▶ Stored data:
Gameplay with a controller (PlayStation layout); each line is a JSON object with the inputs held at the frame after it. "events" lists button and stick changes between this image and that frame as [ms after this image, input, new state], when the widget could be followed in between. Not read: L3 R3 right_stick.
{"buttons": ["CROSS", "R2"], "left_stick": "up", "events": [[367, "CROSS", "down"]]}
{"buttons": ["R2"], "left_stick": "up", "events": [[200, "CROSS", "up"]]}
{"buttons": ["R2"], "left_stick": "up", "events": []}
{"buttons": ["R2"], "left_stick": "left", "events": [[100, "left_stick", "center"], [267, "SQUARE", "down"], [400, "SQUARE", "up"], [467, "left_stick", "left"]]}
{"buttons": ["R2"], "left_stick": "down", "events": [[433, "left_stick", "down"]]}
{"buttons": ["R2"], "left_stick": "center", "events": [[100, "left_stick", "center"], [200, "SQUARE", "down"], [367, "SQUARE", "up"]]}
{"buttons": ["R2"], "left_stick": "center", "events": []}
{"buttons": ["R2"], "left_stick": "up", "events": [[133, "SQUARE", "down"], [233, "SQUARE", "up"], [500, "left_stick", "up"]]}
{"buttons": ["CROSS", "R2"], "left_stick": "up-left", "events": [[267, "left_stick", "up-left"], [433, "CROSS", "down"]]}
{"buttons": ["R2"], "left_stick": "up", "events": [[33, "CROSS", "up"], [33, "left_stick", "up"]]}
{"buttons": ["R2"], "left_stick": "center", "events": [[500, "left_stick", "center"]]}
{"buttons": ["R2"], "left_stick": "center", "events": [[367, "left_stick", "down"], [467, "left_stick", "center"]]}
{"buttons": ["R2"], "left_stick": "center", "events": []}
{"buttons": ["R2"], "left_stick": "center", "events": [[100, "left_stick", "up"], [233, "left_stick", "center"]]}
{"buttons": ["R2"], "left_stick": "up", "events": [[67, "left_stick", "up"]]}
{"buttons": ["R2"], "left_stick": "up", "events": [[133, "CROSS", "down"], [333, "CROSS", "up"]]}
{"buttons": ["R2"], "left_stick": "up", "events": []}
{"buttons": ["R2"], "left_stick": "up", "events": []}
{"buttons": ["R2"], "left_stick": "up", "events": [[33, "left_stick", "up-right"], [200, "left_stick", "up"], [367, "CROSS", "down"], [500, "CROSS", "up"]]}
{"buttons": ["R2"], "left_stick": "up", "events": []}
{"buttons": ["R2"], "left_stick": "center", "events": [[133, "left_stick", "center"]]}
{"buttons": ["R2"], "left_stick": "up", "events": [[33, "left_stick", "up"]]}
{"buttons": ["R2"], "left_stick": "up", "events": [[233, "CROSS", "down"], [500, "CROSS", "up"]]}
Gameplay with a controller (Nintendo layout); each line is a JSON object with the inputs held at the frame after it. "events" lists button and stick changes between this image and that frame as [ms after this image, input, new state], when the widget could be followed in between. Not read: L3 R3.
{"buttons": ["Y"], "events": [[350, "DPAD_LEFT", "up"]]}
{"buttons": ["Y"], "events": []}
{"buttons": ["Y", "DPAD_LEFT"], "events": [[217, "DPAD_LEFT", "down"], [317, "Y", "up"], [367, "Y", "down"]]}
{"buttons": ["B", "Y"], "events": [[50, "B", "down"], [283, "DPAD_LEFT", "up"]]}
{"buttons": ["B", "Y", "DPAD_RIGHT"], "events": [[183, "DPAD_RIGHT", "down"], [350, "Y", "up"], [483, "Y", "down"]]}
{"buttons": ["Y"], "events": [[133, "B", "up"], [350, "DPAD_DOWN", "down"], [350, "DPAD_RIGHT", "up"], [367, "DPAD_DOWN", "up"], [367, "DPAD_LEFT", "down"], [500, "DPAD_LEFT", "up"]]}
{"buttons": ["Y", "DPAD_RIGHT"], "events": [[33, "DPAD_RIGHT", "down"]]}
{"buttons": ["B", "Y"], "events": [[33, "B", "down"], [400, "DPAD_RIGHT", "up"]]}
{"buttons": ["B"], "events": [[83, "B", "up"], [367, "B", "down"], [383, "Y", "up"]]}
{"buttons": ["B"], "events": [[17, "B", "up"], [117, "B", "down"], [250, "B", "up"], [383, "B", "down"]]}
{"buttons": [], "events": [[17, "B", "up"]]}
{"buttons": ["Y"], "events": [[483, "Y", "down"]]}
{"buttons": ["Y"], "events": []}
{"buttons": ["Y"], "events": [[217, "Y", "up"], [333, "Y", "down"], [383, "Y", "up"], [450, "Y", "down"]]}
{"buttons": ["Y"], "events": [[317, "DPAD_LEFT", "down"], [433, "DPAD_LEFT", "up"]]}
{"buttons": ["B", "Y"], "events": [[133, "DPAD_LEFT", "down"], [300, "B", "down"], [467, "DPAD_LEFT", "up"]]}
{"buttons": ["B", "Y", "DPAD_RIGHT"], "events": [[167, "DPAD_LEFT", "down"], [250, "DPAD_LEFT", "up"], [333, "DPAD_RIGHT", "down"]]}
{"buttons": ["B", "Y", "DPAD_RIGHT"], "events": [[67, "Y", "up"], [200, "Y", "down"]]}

▶ YOUR ASSIGNMENT:
Lines containing the word "Gameplay" are to be pulled from the records and copied.

▶ EXERCISE RESPONSE:
Gameplay with a controller (PlayStation layout); each line is a JSON object with the inputs held at the frame after it. "events" lists button and stick changes between this image and that frame as [ms after this image, input, new state], when the widget could be followed in between. Not read: L3 R3 right_stick.
Gameplay with a controller (Nintendo layout); each line is a JSON object with the inputs held at the frame after it. "events" lists button and stick changes between this image and that frame as [ms after this image, input, new state], when the widget could be followed in between. Not read: L3 R3.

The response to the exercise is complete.